Il Tornatora

Il Tempo – Il ballo dei debuttanti

di Redazione

I brividi sulla pelle li sentiranno in tanti. Di sicuro sei, forse sette giallorossi che domenica pomeriggio per la prima volta scopriranno l’emozione-derby sul campo. Sarà una Roma nuova. Giovane, vogliosa, inesperta. Con oltre metà squadra al debutto assoluto: il portiere, tre difensori (se non tutti e quattro) e due centrocampisti. E in attacco, insieme al veterano Totti che di stracittadine ne ha giocate più di chiunque altro nella storia, Osvaldo salirà a tre presenze e Lamela appena alla seconda.

Dall’altra parte, invece, non dovrebbe esserci neanche un debuttante nella formazione iniziale. Un vantaggio per Zeman o Petkovic? Difficile stabilirlo. Ci sono casi e casi. Prendiamo quello di Florenzi. Romano, romanista, con una famiglia alle spalle che definire tifosa è poco. È il suo primo derby, come può stare? In questi giorni a Trigoria lo descrivono come il più carico. Ma non è detto che sia un bene sentire così tanto la partita: chiedere a De Rossi per conferma. E Florenzi l’avrà sicuramente fatto. Gli altri «novellini» arrivano invece da lontano. Balzaretti a parte, sono tutti stranieri. Certo, avranno seguito qualche sfida del passato in tv e sentono parlare di derby da quando sono arrivati in Italia. I compagni, poi, gli avranno spiegato qualcosa, ma la vera scarica d’adrenalina per loro arriverà arrivando allo stadio.

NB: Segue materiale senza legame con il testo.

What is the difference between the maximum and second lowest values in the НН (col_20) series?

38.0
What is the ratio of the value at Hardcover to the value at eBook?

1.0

Chi più di tutti dovrà mantenere la concentrazione al massimo è Goicoechea: salvo sorprese dell’ultima ora, toccherà a lui difendere i pali. Stekelenburg avverte ancora dolore al tendine del polpaccio, negli ultimi due giorni si è allenato in campo ma solo su alcuni esercizi specifici, le chance di recupero sono vicine allo zero. L’uruguaiano, quindi, si tiene le chiavi della porta, per nulla spaventato di quello che sta per succedergli. Anzi: Goicoechea sa bene che domenica si gioca una grande possibilità e sta spingendo forte in allenamento. Zeman lo ha voluto, aspettato, promosso dopo una partita e mezza in cui lo ha visto all’opera contro Parma e Palermo. Ora lo vuole testare nella sfida più delicata: un’altra prestazione convincente potrebbe davvero sovvertire le gerarchie dei portieri. Un ruolo a parte, si sa. Davanti a Goicoechea si annuncia una linea difensiva tutta nuova, o quasi.

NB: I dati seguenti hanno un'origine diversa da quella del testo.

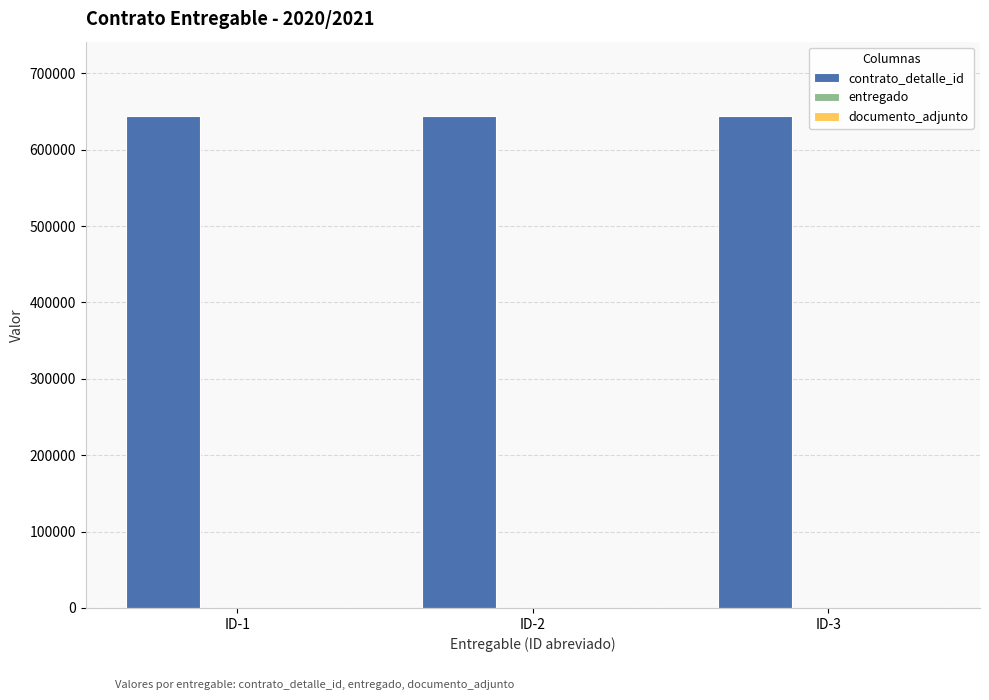

What is the greatest value displayed?

644662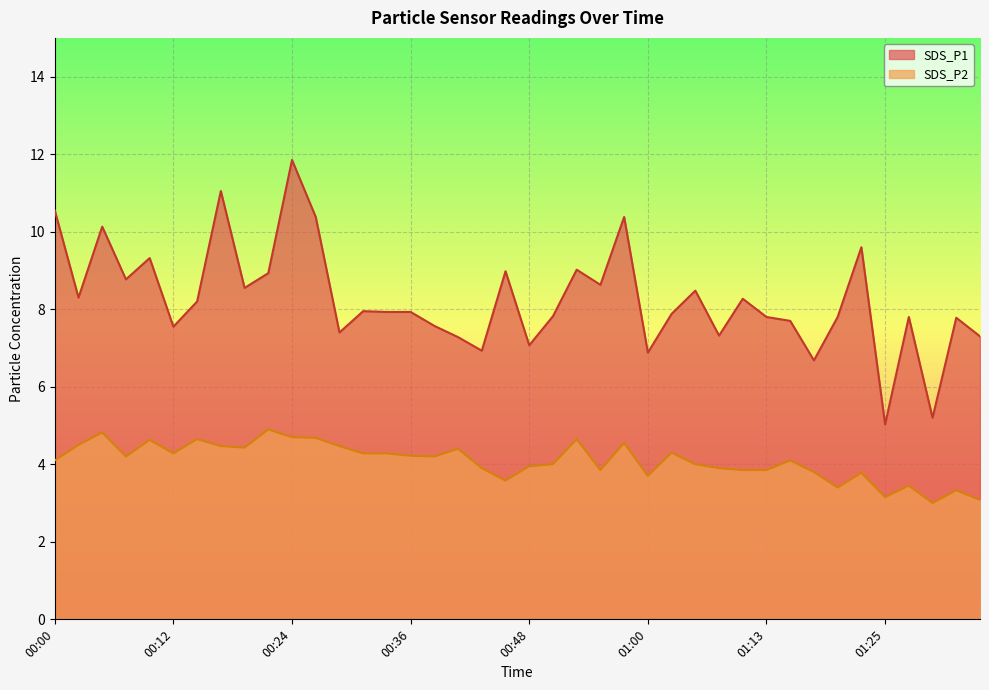

What is the value of the SDS_P2 point at the 32nd from the left?

4.1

L’unico «vecchio» che spera di strappare un posto contro la Lazio è Burdisso: ieri Zeman lo ha provato in coppia con Marquinhos nella consueta partitella del giovedì, di solito indicativa per la formazione della domenica. I progressi di Nico e le incertezze tattiche di Castan, che ha discusso un paio di volte col boemo, potrebbero portare alla conferma della coppia vista all’opera con il Palermo. L’unico sicuro di giocare, incredibile ma vero, è il 18enne Marquinhos. Accompagnato da buone referenze e tanto scetticismo vista l’età, in pochi mesi ha stregato tutti dentro Trigoria e non solo. Zeman si fida di lui e non si farà problemi a spedirlo in campo dopodomani. A sinistra è pronto Balzaretti, lui alla ricerca della prima performance davvero convincente in giallorosso. Farà bene a sbrigarsi, perché Dodò scalpita. Sarà il primo derby anche per Piris, in crescita rispetto al’inizio balbettante ma ancora alla ricerca di consensi. Difesa nuova e centrocampo in continua evoluzione. Oltre alla certezza Florenzi, si giocano gli altri due posti De Rossi, Tachtsidis e Bradley. Con Pjanic fermo per affaticamento, ieri il boemo ha provato il trio De Rossi-Tachtsidis-Florenzi, salvo poi sostituire il greco con Bradley, spostando De Rossi al centro. «Capitan Futuro» sta bene, è guarito. Un’altra esclusione farebbe rumore ma Zeman vuole farlo giocare. Quindi la vera sfida è tra Tachtsidis (favorito) e Bradley. Il ballottaggio dei debuttanti.